**Deine Aufgaben:**
#1 Nenne alle Tätigkeiten, die die Kinder laut dem Text über Mini-München im Gasthaus „Fette Sau“ selbst übernehmen.
#2 Setze den Text über Mini-München nach seinem letzten Satz fort.

**Textauszug:**
"""
„Heute arbeite ich in der Bäckerei“, überlegt Lea, während sie am Frühstückstisch in ihre Brezel beißt und einen Schluck Wasser trinkt. „Oder vielleicht doch lieber als Polizistin?“ Gleich wird sie zusammen mit ihrem Papa in die U-Bahn steigen und in ihren Arbeitstag in Mini-München starten. „Ich mache einfach beides,“ ruft sie erleichtert, während sie sich die gelbe Regenjacke und die rosafarbenen Turnschuhe anzieht.
Lea ist 7 Jahre alt und wird heute mit 2000 anderen Münchner Kindern zur Arbeit gehen. Vielleicht sogar den ganzen Tag lang – und das für die nächsten drei Wochen. Sie wird ihr eigenes Geld verdienen und danach überlegen, was sie sich davon leisten möchte. Kleidung, Spielzeug oder doch lieber einen Besuch in der „Fetten Sau“? Das ist das Gasthaus der Stadt. Auch hier schnippeln, rühren, servieren und kassieren die Kinder selbst. MiMü heißt die Währung. 5 MiMü in der Stunde verdienen sie – egal, in welchem Beruf sie arbeiten. Einer davon geht als Steuer an die Stadt. Kinderarbeit in München? Mitten in Europa?

Mini-München: 45-jähriges Jubiläum
Seit 45 Jahren gestalten junge MünchnerInnen nach ihren Vorstellungen und nach von ihnen aufgestellten Regeln ihre eigene Miniaturstadt. Alle zwei Jahre verwandelt sich in den Sommerferien ein Areal in der Stadt in eine Spielwelt, die nach dem Vorbild einer echten Stadt funktioniert. Die Regeln sind einfach: Mitmachen kann jeder zwischen sieben und fünfzehn Jahren, ohne Anmeldung. Die Teilnahme ist für alle kostenlos, um kein Kind auszuschließen. Bezahlt wird in der Spielstadt nur mit selbstverdientem Geld.
"""
**Ausgangsmaterial:**
"""
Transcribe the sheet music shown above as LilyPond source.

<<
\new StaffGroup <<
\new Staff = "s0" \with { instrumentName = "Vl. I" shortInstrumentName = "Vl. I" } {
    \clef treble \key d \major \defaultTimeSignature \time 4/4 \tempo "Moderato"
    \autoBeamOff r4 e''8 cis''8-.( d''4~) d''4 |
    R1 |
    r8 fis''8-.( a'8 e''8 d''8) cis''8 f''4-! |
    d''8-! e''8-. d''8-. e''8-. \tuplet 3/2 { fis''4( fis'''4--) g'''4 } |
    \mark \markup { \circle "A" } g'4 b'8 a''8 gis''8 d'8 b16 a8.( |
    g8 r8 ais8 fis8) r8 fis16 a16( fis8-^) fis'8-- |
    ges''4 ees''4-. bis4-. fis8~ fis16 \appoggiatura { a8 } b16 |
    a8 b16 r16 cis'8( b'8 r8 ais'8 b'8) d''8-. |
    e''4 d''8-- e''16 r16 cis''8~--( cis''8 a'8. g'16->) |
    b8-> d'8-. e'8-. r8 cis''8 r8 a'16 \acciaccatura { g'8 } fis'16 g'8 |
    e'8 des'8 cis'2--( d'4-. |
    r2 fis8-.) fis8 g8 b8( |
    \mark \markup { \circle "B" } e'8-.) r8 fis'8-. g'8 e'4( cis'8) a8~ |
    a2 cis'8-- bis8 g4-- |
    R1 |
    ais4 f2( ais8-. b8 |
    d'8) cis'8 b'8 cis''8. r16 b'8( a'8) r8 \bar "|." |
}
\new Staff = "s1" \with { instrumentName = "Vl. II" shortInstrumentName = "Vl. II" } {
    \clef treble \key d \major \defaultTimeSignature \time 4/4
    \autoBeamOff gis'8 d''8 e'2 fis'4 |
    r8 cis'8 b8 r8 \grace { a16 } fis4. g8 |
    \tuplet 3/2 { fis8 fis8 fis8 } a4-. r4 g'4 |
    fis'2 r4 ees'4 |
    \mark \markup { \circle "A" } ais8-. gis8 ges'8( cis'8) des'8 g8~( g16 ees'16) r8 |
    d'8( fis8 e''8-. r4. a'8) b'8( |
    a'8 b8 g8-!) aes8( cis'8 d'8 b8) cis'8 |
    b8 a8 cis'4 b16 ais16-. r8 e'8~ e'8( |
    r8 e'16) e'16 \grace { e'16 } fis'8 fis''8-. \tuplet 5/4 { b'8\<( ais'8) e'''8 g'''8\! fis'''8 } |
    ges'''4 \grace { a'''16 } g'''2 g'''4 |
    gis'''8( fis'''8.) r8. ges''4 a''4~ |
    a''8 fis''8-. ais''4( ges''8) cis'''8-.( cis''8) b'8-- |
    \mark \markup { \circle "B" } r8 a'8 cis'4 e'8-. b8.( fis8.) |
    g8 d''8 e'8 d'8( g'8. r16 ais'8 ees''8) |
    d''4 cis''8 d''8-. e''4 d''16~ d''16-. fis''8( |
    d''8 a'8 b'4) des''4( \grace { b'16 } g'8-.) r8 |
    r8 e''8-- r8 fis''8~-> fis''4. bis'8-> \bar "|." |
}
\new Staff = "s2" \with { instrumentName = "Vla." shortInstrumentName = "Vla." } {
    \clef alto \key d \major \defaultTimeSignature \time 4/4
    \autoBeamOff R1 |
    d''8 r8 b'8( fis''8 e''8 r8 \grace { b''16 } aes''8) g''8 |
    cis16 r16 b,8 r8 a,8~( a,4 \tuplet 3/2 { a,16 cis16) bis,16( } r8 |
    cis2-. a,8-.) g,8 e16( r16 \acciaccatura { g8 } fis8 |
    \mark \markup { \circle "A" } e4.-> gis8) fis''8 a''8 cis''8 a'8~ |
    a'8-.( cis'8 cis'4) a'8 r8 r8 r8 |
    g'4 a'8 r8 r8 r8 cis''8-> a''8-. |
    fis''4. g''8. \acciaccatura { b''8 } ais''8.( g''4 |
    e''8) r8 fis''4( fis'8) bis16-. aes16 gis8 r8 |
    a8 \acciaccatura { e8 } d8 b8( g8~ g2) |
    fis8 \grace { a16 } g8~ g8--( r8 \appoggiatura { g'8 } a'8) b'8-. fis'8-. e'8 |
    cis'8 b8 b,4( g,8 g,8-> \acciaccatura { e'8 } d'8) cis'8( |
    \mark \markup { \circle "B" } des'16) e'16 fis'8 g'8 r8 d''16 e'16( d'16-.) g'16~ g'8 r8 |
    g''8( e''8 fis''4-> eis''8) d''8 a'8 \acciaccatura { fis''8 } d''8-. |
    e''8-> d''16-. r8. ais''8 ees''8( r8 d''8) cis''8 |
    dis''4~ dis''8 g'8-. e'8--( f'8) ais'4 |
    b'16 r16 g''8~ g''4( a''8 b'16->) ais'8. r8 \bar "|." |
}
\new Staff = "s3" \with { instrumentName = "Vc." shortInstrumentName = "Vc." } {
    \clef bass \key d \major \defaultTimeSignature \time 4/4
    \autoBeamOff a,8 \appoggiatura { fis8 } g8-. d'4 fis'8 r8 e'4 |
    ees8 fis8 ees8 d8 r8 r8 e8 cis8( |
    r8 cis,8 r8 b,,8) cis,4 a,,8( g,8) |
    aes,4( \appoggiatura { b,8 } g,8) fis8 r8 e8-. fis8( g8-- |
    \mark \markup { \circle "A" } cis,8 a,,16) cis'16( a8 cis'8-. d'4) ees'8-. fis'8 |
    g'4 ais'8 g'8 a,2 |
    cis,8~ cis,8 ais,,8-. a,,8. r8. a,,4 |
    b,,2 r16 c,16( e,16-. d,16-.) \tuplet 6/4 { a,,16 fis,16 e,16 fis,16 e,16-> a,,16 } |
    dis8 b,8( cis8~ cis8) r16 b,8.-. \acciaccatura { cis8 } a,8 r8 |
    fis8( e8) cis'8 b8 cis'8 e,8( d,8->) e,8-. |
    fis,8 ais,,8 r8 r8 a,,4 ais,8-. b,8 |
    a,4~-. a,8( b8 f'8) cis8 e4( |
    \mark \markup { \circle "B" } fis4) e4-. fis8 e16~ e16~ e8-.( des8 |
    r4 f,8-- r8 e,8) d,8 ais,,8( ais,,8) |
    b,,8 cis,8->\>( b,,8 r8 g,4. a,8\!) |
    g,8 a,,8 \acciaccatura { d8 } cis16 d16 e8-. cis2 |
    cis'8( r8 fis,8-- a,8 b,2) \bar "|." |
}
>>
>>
"""
**Nummerierte Antworten:**
#1 schnippeln, rühren, servieren, kassieren

#2
Die Spielstadt: Viele Möglichkeiten für Kinder
Die jungen Städter schlüpfen in unterschiedlichste Rollen und gehen einer Arbeit nach, die sie selbst auswählen. Bäcker, Schauspieler, Polizist, Designer, Taxifahrer, Journalist – wie im echten Leben haben sie die Qual der Wahl. Sie können angestellt sein, Unternehmen gründen, Produkte entwickeln, Waren verkaufen und politische Entscheidungen treffen.
Spielerisch erleben sie miteinander abstrakte Konstrukte wie Wirtschaft und Politik. Es gibt Versammlungen, Abstimmungen und jede Menge Möglichkeiten, sich einzubringen und eigene Ideen zu verwirklichen. Und wenn die jungen MünchnerInnen nicht gerade dabei sind zu arbeiten und ihre Stadt zu regieren, können sie bei Theateraufführungen mitwirken, Konzerte anhören, sich an der Cocktailbar treffen oder sich in Workshops kreativ austoben. So lernen sie ganz nebenbei, wie wichtig Zusammenarbeit, Kreativität und Engagement sind.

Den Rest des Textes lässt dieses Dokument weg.